As Published in the June, 2016 Issue of the PELRAS Newsletter


Published on: Mon 8th Aug, 2016 By: Leon A. Parker

       On May 18, 2016, the U.S. Department of Labor ("DOL") announced forthcoming changes to the Fair Labor Standards Act ("FLSA") which will increase the number of employees eligible for overtime pay. The changes announced by the DOL will go into effect December 1, 2016. 

       Under the FLSA, employers are generally required to pay time and a half to employees working in excess of forty (40) hours per work week, although employees engaged in fire protection or law enforcement may be paid overtime on a "work period" basis from 7 consecutive days to 28 consecutive days in length. Employers are exempted from paying overtime to employees who qualify under so called "white collar" exemptions. An employee is considered "white collar" if he meets a minimum salary threshold and his job duties qualify him as executive, administrative or professional under the FLSA regulations. Exemption also exist for certain "computer employees" and highly compensated employees. The DOL’s new regulations increase the minimum salary threshold for these "white collar" exemptions. Below is an overview of the major changes implemented through the new regulations: 

Under current FLSA standards, employers are exempted from paying overtime to employees with a minimum salary of $455 per week or $23,660 per year whose job duties qualify for one of the white collar exemptions, i.e., executive, administrative, professional, etc. Starting on December 1, 2016, the minimum salary threshold for overtime exemptions will be raised to $913 per week or $47,476 per year. 

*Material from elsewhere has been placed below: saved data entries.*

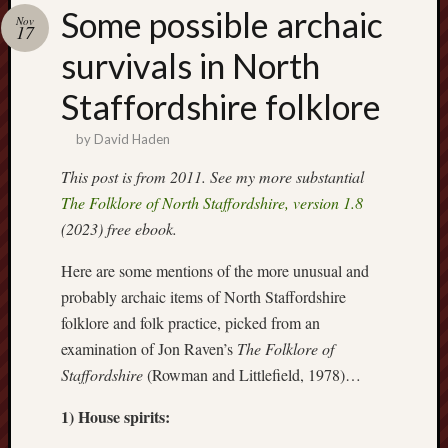
Buy
Some possible archaic
Nov
my
17
novel
survivals in North
Staffordshire folklore
Click
here
by
David Haden
to
buy
This post is from 2011. See my more substantial
my
The Folklore of North Staffordshire, version 1.8
novel!
(2023) free ebook.
Here are some mentions of the more unusual and
Please
probably archaic items of North Staffordshire
become
folklore and folk practice, picked from an
my
examination of Jon Raven’s
The Folklore of
patron
Staffordshire
(Rowman and Littlefield, 1978)…
on
Patreon
1) House spirits:
to
help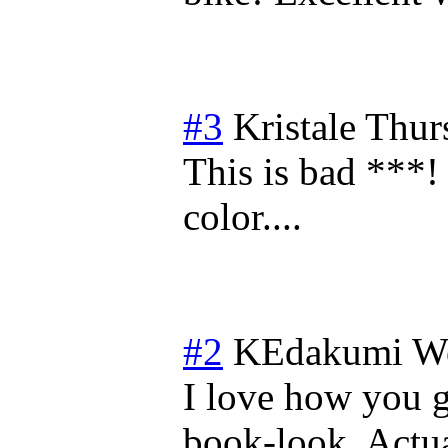
#3
Kristale
Thur
This is bad ***
color....
#2
KEdakumi
We
I love how you 
book-look. Actua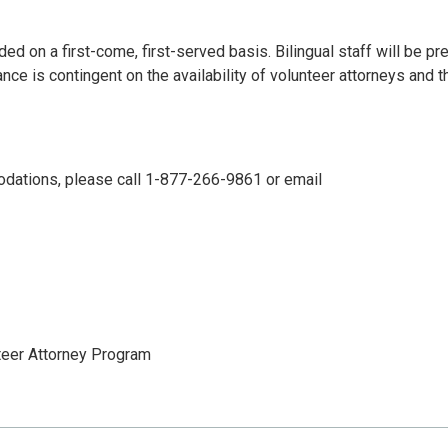
ided on a first-come, first-served basis. Bilingual staff will be pr
e is contingent on the availability of volunteer attorneys and t
odations, please call 1-877-266-9861 or email
nteer Attorney Program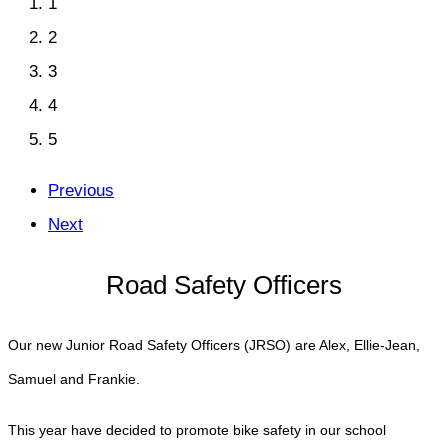
1
2
3
4
5
Previous
Next
Road Safety Officers
Our new Junior Road Safety Officers (JRSO) are Alex, Ellie-Jean,
Samuel and Frankie.
This year have decided to promote bike safety in our school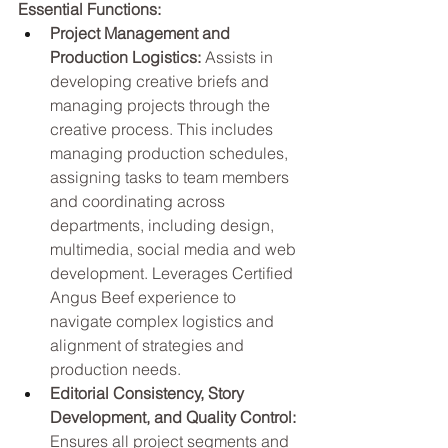
Essential Functions:
Project Management and 
Production Logistics:
 Assists in 
developing creative briefs and 
managing projects through the 
creative process. This includes 
managing production schedules, 
assigning tasks to team members 
and coordinating across 
departments, including design, 
multimedia, social media and web 
development. Leverages Certified 
Angus Beef experience to 
navigate complex logistics and 
alignment of strategies and 
production needs.
Editorial Consistency, Story 
Development, and Quality Control: 
Ensures all project segments and 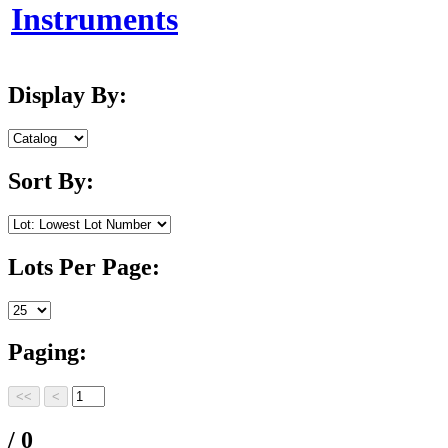
Instruments
Display By:
Sort By:
Lots Per Page:
Paging:
/ 0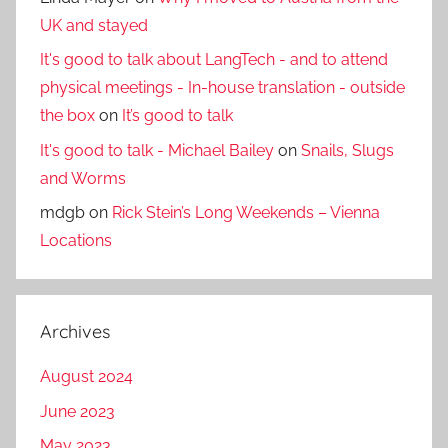
UK and stayed
It's good to talk about LangTech - and to attend
physical meetings - In-house translation - outside
the box
on
It’s good to talk
It's good to talk - Michael Bailey
on
Snails, Slugs
and Worms
mdgb
on
Rick Stein’s Long Weekends – Vienna
Locations
Archives
August 2024
June 2023
May 2023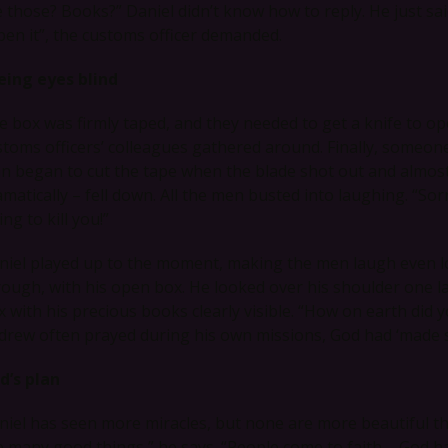
e those? Books?” Daniel didn’t know how to reply. He just s
pen it”, the customs officer demanded.
eing eyes blind
e box was firmly taped, and they needed to get a knife to op
stoms officers’ colleagues gathered around. Finally, someon
n began to cut the tape when the blade shot out and almost
matically – fell down. All the men busted into laughing. “Sorry,
ing to kill you!”
niel played up to the moment, making the men laugh even 
rough, with his open box. He looked over his shoulder one la
x with his precious books clearly visible. “How on earth did 
drew often prayed during his own missions, God had ‘made s
d’s plan
niel has seen more miracles, but none are more beautiful th
e many good things,” he says. “People come to faith – God ha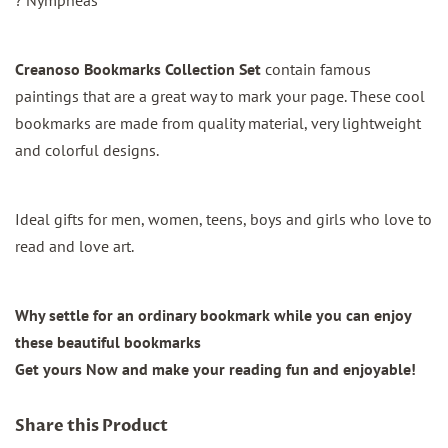
Creanoso Bookmarks Collection Set
contain famous
paintings that are a great way to mark your page. These cool
bookmarks are made from quality material, very lightweight
and colorful designs.
Ideal gifts for men, women, teens, boys and girls who love to
read and love art.
Why settle for an ordinary bookmark while you can enjoy
these beautiful bookmarks
Get yours Now and make your reading fun and enjoyable!
Share this Product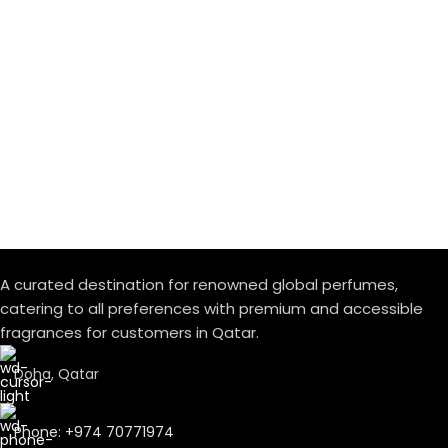
A curated destination for renowned global perfumes,
catering to all preferences with premium and accessible
fragrances for customers in Qatar.
Doha, Qatar
Phone: +974 70771974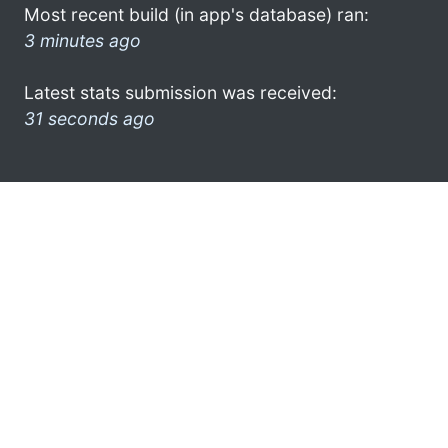
Most recent build (in app's database) ran:
3 minutes ago
Latest stats submission was received:
31 seconds ago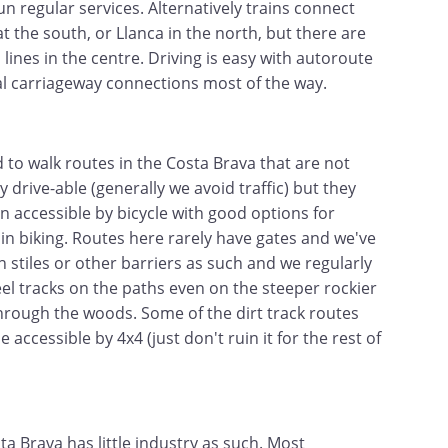
un regular services. Alternatively trains connect
t the south, or Llanca in the north, but there are
 lines in the centre. Driving is easy with autoroute
l carriageway connections most of the way.
 to walk routes in the Costa Brava that are not
 drive-able (generally we avoid traffic) but they
en accessible by bicycle with good options for
n biking. Routes here rarely have gates and we've
n stiles or other barriers as such and we regularly
el tracks on the paths even on the steeper rockier
hrough the woods. Some of the dirt track routes
 accessible by 4x4 (just don't ruin it for the rest of
ta Brava has little industry as such. Most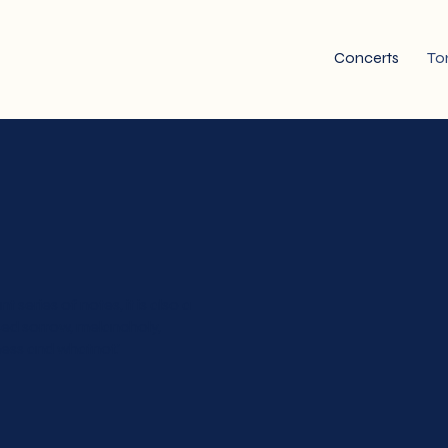
Concerts
To
series of notes, it is also a
sed sorrow, melancholy,
ness and whatnot.'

The new FLSA rules will allow for employers to satisfy up to ten percent (10%) of the minimum salary threshold through non-discretionary bonuses or incentive payments paid on at least a quarterly basis.  As an example, although an employee’s weekly salary may fall below the minimum weekly threshold of $913, the employee may be exempted if his quarterly bonus pushes his total pay above the minimum threshold and constitutes no more than ten percent (10%) of his salary. 

The new FLSA rules will increase the minimum salary needed to qualify as a "highly compensated employee." Currently, employers may exempt employees with an annual salary of $100,000 or more who perform at least one executive, administrative or professional job duty. The new FLSA rule will increase the minimum salary needed to be considered "highly compensated" to $134,004 per year. 

No changes will be made to the job duties tests for the "white collar" exemptions. 

The DOL will update the minimum salary threshold every three years with the next update scheduled to take effect on January 1, 2020. The next minimum salary threshold will be based upon the pay of full time workers in the 40th percentile of the lowest-wage census region. For "highly compensated workers", the DOL will calculate the threshold based upon the wages of workers in the 90th percentile of full-time salaried workers nationwide. The DOL estimates that the 2020 update will result in a minimum salary threshold of $51,168 per year and a highly compensated salary of $147,524 per year. The DOL will announce the new salary levels on August 1, 2019. 

       Employers are encouraged to conduct a comprehensive review of their exempt employees to determine whether the exempt status will change as a result of the new minimum salary threshold.  Despite these changes, employers may be able to control overtime costs by implantation of policies and effective management.